(Saved entries)
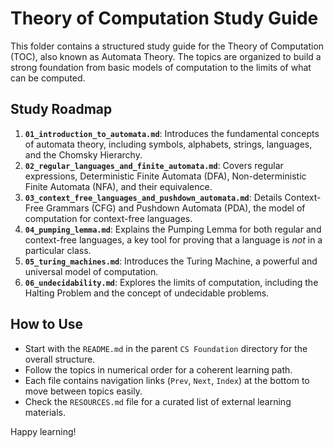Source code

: # Theory of Computation Study Guide

This folder contains a structured study guide for the Theory of Computation (TOC), also known as Automata Theory. The topics are organized to build a strong foundation from basic models of computation to the limits of what can be computed.

## Study Roadmap

1.  **`01_introduction_to_automata.md`**: Introduces the fundamental concepts of automata theory, including symbols, alphabets, strings, languages, and the Chomsky Hierarchy.
2.  **`02_regular_languages_and_finite_automata.md`**: Covers regular expressions, Deterministic Finite Automata (DFA), Non-deterministic Finite Automata (NFA), and their equivalence.
3.  **`03_context_free_languages_and_pushdown_automata.md`**: Details Context-Free Grammars (CFG) and Pushdown Automata (PDA), the model of computation for context-free languages.
4.  **`04_pumping_lemma.md`**: Explains the Pumping Lemma for both regular and context-free languages, a key tool for proving that a language is *not* in a particular class.
5.  **`05_turing_machines.md`**: Introduces the Turing Machine, a powerful and universal model of computation.
6.  **`06_undecidability.md`**: Explores the limits of computation, including the Halting Problem and the concept of undecidable problems.

## How to Use

-   Start with the `README.md` in the parent `CS Foundation` directory for the overall structure.
-   Follow the topics in numerical order for a coherent learning path.
-   Each file contains navigation links (`Prev`, `Next`, `Index`) at the bottom to move between topics easily.
-   Check the `RESOURCES.md` file for a curated list of external learning materials.

Happy learning!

▸ Your assignment
From the records above, show each line that contains the word "learning".

▸ Solution to this problem
-   Follow the topics in numerical order for a coherent learning path.
-   Check the `RESOURCES.md` file for a curated list of external learning materials.
Happy learning!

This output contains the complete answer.